The application of the adjective
“poisonous” to the defense of individuals who have been
jailed and branded would-be mass murderers by two of the most powerful
governments on earth, but not charged or found guilty of any crime:
Does this not sum up the contemptuous attitude of the American media
toward democracy?
Tamimi proceeded to point
out the obvious: “I don’t have evidence that it is a hoax,
but there is no evidence that it was real.”
Keith Olbermann of MSNBC’s
“Countdown” program represented something of an exception
to the uncritical transmission of government claims as facts. He began
his program August 10, remarking, “The hysteria stops here,”

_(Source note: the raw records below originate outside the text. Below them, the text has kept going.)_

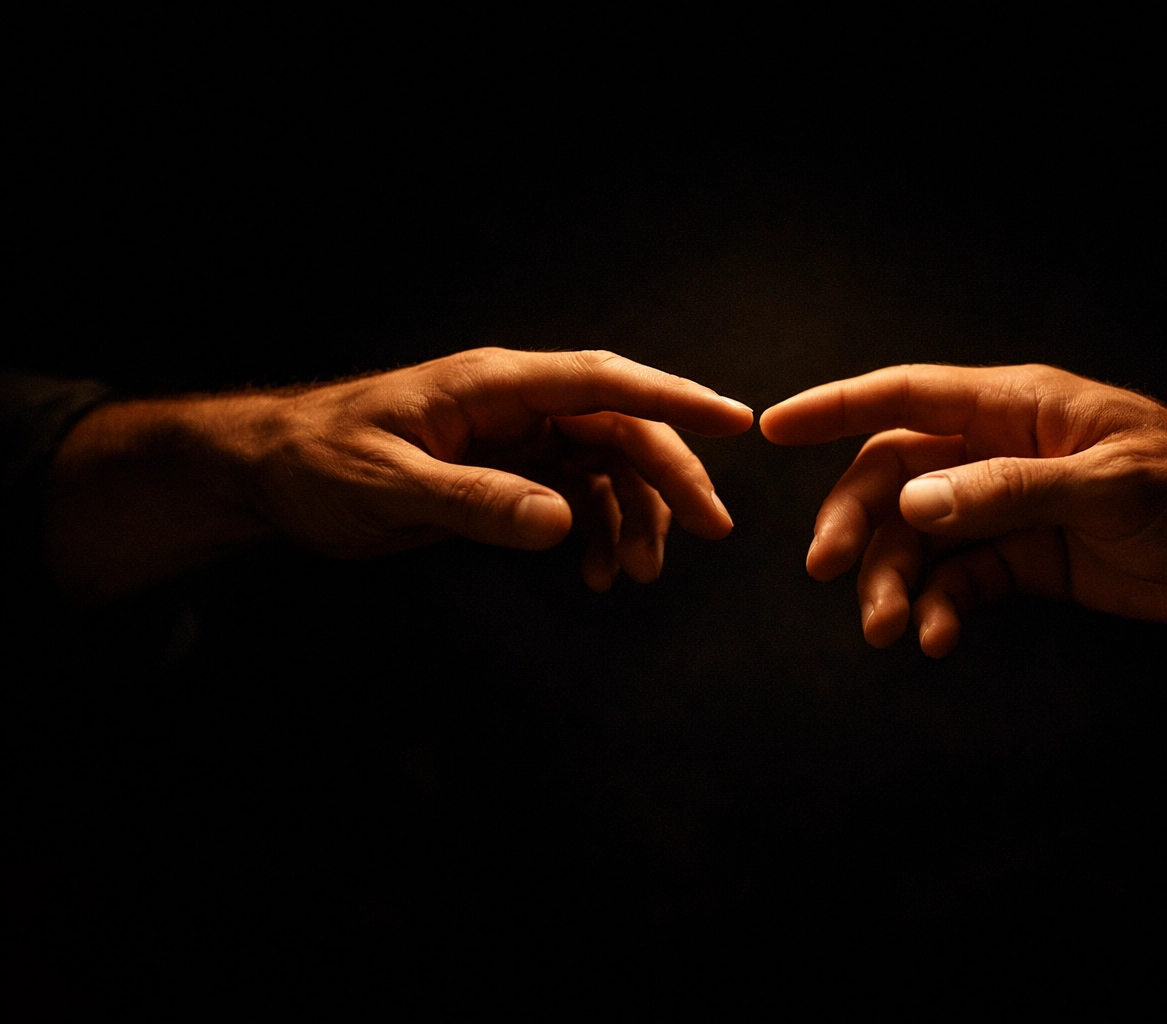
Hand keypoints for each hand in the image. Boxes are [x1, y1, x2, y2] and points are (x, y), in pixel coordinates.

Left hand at [47, 349, 754, 601]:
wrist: (274, 473)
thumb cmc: (318, 463)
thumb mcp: (389, 486)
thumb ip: (474, 502)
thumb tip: (562, 521)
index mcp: (495, 386)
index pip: (604, 383)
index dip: (676, 399)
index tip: (736, 421)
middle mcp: (517, 405)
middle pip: (621, 428)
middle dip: (671, 478)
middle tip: (710, 532)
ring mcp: (516, 438)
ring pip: (607, 466)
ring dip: (635, 516)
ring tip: (637, 575)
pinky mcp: (507, 472)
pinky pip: (577, 496)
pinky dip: (598, 532)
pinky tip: (597, 572)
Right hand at [761, 364, 1166, 654]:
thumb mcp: (1109, 483)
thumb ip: (1010, 492)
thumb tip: (915, 504)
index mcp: (1015, 408)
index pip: (906, 397)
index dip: (835, 408)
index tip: (773, 429)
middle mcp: (998, 453)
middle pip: (895, 477)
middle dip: (857, 522)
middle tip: (830, 572)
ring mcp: (1006, 509)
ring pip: (919, 539)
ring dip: (894, 581)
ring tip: (887, 629)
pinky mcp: (1024, 561)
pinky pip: (959, 582)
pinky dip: (940, 610)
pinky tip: (938, 639)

and later, “The source is the British, the same people who missed
both subway bombings in London last year, then shot a purported terrorist
wearing a suicide-bomb vest and running from police, only it turned
out he was a 27-year-old electrician wearing an ordinary shirt and walking.”
Olbermann asked, “How
much of the plot was actually operational, how much of it feasible,
how much of the reaction political?”
On August 14, Olbermann returned
to the alleged bomb plot, in a segment called “The nexus of politics
and terror.” He noted that “the plot, while real, might
not have been quite as real as it was being advertised.” Among
the revelations he mentioned: “Now we know, from senior members
of British intelligence, that no attack was imminent, that those suspected
had yet to buy airline tickets, and some of them didn’t even have
passports.... Our government insisted on immediate arrests, and proceeded,
both before and after them, to make every imaginable piece of political
[hay] out of them.”
Olbermann even raised a thoroughly
taboo question in the American media, “whether a government would
really exaggerate or manipulate terror developments, not to allay the
fears of the citizenry, but rather to inflame them.”
A fascistic rant
A special note must be added
about the presence on CNN’s Headline News channel of Glenn Beck,
a reactionary radio talk show host, who has been given his own evening
program. Pretending to provide “straight talk,” Beck, an
obviously unstable individual, carries on in the manner of a homegrown
American fascist.
Lest we be accused of exaggerating,
here are a few samples. From his August 10 program: “Does your
gut tell you that this [the alleged bomb plot] is the start of something
much bigger? We’re at red alert for the very first time in our
nation’s history, and I for one don’t think it should be
just because of what happened in London.”
Beck then referred to the
case of two Muslim men from Dearborn, Michigan, arrested on terrorism
charges for purchasing hundreds of cell phones. The claims have subsequently
been exposed as fraudulent, the men released and the terrorism charges
dropped.
Beck ranted on: “Also
bodies of Iran’s Revolutionary Guard have reportedly been found
among the Hezbollah fighters slain in Lebanon. [Another entirely unsubstantiated
assertion.] I have been saying this the whole time. And now we have
proof positive. We are at world war with Iran. They are assembling forces
and mobilizing our enemies on a global level. Iran is the head of the
snake.”
And later on the same program:
“The story out of London is huge. But it is part of something
much bigger, and much more dangerous. This is why I’ve been saying
we’re in World War III. It’s just—we’re at the
beginning, and we’re just now beginning to see how everything
is really tied together.”
On August 14, Beck returned
to the Iranian threat and its apocalyptic character. [Iranian President
Mahmoud Ahmadinejad] “is a force for evil who is more dangerous
than Hitler. Hitler really didn’t want to die to fulfill his sick
vision. This guy does and will.
“I also know that I
am no longer going to call this a war on terror. Mainly because that
implies that it’s kind of like the war on drugs. You know, something
that will always be around, we just need to contain it. Just saying
no doesn’t really work with crazy people.
“We have to wipe this
threat out completely, not contain it. We need to kill them before they
kill us.”
This is the type of filth
to which the American public is subjected on a daily basis.